# [Extract]
Furthermore, reducing the total switch count (by maximizing effective radix per switch) means fewer devices to power, cool, and monitor, directly improving both energy efficiency and operational resilience. In effect, high radix switches combined with shuffle cabling geometry result in an “accordion-like” scale multiplier—an infrastructure that expands horizontally with high efficiency while maintaining manageability.

Energy Efficiency with Linear Pluggable Optics (LPO)

Modern AI workloads are extraordinarily power-hungry. Compute nodes loaded with high-end GPUs consume enormous amounts of energy. However, the network fabric itself (switches, optics, fans) accounts for a large and growing proportion of total datacenter power draw. For customers and cloud providers alike, every watt spent on networking is a watt not available for compute. Power efficiency is not just an environmental or cost concern; it directly impacts the maximum scale of AI workloads that can be supported in each facility.

OCI addresses this challenge using a new class of optical transceivers: linear pluggable optics (LPOs) and their close variant, linear receive optics (LROs). Traditional fully retimed optics (sometimes called FROs) use a pair of digital signal processors (DSPs) to handle signal modulation and error correction at each end of an optical link. While DSPs are powerful, they are also power-hungry.

Recent advances in switch silicon have integrated many of the DSP functions directly onto the switch ASIC, making it possible to operate optical links with fewer DSPs—or even none. LPOs require no external DSPs, and LROs require only one. Switching to LPOs can yield up to 4-7W per module in direct power savings; on a switch with 64 modules, this translates to savings of 250W to 500W per switch, without even counting reductions in cooling overhead.

The switches are generally air-cooled. The amount of airflow required is directly proportional to heat generated by the optics, and the power cost of fans increases exponentially with required airflow rate. Thus, trimming power draw at the optics layer has an outsized effect on total cooling cost and power budget. Fans can operate at lower speeds, and cooling infrastructure can be scaled back, leading to an overall greener, more sustainable datacenter.

The efficiency gains from LPOs become even more critical when operating the zettascale OCI superclusters, where incremental watt savings per module compound into megawatts across the fabric. More importantly for customers, these savings allow more of the facility’s power to be devoted to GPU workloads, meaning customers can run larger models, longer training runs, or more experiments within the same facility power envelope.

# [Direction]
State whether each of the following statements agrees with the text on linear pluggable optics, answering yes or no and quoting the words of the text that decide it. (a) Linear receive optics need no external DSPs. (b) The power cost of fans rises linearly with the required airflow rate. (c) On a switch with 64 modules, moving to LPOs can save 250W to 500W per switch.

# [Material supplied]
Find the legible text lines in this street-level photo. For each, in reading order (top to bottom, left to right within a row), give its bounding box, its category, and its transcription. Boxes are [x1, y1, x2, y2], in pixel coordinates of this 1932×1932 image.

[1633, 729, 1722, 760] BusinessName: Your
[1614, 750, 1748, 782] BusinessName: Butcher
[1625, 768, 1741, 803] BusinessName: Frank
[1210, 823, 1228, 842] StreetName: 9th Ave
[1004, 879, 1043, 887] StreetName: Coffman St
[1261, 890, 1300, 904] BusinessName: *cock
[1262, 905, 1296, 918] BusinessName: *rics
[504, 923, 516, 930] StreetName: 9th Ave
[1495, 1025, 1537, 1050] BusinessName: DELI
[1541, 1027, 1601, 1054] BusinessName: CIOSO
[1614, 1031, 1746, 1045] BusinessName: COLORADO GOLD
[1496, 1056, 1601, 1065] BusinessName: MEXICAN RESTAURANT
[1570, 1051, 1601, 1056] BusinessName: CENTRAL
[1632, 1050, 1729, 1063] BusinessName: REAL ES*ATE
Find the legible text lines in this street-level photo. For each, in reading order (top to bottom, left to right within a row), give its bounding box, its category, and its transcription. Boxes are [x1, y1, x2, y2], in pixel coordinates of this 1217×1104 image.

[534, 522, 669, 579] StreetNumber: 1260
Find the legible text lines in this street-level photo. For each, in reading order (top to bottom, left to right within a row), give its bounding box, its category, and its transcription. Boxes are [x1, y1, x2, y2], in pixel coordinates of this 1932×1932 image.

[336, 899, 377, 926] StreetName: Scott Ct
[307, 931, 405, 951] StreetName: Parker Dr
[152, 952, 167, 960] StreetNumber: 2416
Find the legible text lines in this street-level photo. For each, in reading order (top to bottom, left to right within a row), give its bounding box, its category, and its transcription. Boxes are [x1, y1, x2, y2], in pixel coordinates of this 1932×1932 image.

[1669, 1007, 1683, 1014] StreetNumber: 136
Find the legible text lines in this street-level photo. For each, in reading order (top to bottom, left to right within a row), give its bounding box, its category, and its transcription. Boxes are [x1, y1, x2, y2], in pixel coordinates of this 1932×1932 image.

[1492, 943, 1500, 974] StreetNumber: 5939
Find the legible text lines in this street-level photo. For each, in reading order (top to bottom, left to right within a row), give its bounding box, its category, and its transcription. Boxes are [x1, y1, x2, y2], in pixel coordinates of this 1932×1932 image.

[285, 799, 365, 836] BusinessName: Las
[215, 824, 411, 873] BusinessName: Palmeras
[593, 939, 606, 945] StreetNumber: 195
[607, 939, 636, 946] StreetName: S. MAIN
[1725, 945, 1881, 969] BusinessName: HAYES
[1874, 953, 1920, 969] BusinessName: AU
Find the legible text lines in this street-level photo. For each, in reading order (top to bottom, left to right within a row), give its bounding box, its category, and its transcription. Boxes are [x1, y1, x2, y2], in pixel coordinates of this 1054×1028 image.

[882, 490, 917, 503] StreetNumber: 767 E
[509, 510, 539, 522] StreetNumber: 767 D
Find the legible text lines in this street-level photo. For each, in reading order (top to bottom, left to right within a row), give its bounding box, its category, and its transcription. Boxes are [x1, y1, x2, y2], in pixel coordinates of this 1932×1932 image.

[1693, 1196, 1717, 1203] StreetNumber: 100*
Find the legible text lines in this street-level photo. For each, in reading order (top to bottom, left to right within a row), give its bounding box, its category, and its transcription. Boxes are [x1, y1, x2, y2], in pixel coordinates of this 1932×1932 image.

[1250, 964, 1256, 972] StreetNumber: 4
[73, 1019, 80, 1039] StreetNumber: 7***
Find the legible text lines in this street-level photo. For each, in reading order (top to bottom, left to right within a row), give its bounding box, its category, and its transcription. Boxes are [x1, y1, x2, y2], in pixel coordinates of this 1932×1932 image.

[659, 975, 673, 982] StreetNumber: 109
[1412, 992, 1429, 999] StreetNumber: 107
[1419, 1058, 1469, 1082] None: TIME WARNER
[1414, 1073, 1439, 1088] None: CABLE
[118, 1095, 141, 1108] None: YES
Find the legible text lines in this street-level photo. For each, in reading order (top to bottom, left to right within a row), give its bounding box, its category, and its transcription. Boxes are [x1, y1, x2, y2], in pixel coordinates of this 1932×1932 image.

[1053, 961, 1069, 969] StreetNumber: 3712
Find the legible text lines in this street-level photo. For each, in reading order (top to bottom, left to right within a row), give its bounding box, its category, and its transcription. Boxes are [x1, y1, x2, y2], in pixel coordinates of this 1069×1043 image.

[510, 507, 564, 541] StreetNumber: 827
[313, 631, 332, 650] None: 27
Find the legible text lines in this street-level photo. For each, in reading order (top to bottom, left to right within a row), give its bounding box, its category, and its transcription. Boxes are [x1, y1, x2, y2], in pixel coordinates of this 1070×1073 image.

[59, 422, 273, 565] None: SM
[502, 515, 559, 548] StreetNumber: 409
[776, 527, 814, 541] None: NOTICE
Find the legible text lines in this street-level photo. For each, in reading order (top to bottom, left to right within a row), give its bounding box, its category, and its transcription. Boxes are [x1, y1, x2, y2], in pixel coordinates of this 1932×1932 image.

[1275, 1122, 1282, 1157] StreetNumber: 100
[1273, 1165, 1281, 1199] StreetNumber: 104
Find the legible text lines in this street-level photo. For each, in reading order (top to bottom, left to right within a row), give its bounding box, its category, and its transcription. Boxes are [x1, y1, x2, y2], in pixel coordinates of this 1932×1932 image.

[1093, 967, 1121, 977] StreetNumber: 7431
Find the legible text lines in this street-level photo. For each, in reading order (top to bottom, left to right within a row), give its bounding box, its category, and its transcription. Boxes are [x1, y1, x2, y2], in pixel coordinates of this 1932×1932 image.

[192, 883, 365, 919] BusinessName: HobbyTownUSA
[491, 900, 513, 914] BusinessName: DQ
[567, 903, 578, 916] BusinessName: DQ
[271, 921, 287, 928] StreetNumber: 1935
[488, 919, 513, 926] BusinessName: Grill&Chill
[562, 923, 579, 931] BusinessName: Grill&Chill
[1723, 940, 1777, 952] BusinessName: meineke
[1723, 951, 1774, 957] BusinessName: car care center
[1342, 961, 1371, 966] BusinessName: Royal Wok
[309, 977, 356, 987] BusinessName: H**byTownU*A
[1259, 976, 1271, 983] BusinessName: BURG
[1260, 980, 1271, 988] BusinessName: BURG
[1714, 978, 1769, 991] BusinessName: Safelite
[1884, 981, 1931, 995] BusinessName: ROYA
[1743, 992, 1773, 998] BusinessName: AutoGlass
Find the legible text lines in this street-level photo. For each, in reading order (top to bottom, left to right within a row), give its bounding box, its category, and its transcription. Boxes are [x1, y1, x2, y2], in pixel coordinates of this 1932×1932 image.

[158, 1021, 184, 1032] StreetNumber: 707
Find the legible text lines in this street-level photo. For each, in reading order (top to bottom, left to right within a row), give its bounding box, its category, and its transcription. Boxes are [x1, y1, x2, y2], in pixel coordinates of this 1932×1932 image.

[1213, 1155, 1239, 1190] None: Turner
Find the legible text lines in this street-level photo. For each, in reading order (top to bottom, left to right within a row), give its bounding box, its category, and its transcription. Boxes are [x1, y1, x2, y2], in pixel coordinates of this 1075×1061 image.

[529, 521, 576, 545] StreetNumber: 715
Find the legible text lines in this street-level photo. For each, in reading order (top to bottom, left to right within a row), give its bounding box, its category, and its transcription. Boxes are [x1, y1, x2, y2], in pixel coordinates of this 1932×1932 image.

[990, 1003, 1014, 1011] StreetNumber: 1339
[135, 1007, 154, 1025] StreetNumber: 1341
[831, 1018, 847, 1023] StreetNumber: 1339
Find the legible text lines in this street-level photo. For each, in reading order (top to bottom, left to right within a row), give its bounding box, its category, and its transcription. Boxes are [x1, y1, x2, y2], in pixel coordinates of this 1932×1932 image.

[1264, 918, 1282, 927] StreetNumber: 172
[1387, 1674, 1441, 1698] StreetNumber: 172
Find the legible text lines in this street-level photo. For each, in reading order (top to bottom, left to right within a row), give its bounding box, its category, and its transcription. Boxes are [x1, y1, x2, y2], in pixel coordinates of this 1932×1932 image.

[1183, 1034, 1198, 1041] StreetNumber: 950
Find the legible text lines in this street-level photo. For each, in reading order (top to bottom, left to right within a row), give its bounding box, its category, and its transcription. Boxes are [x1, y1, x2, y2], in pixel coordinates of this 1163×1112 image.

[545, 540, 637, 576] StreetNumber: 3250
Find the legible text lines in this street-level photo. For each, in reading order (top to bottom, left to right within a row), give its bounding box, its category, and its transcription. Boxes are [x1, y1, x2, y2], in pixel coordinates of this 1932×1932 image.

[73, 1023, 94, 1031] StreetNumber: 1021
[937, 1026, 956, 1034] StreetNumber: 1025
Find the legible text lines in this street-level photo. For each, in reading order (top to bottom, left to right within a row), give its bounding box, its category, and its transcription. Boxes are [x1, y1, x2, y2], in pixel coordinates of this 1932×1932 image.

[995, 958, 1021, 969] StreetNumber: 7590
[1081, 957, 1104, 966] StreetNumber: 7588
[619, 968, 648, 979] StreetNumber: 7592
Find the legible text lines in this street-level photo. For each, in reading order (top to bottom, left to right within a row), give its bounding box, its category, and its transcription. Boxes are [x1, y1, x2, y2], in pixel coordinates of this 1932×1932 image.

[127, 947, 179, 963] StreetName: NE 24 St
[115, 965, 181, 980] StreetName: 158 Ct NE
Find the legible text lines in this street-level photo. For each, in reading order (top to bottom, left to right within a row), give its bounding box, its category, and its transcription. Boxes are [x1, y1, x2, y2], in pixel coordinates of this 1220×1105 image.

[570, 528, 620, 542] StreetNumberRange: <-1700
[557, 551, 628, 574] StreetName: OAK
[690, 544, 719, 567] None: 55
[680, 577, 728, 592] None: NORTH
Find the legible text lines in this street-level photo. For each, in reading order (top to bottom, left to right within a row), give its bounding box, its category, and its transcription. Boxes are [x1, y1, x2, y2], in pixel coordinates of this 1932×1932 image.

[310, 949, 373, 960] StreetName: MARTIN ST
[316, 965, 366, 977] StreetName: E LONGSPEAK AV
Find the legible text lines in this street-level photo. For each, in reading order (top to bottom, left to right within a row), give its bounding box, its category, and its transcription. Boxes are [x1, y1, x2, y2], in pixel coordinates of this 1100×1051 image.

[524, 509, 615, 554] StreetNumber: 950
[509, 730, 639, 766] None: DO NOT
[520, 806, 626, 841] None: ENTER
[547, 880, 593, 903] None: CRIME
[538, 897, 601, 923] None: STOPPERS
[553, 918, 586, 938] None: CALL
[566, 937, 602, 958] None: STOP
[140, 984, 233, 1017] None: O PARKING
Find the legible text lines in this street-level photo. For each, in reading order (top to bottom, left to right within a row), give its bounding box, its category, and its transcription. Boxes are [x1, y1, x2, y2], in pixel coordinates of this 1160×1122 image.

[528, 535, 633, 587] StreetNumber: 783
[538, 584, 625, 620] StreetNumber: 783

# [The result]
(a) No: "LPOs require no external DSPs, and LROs require only one."
(b) No: "the power cost of fans increases exponentially with required airflow rate."
(c) Yes: "on a switch with 64 modules, this translates to savings of 250W to 500W per switch"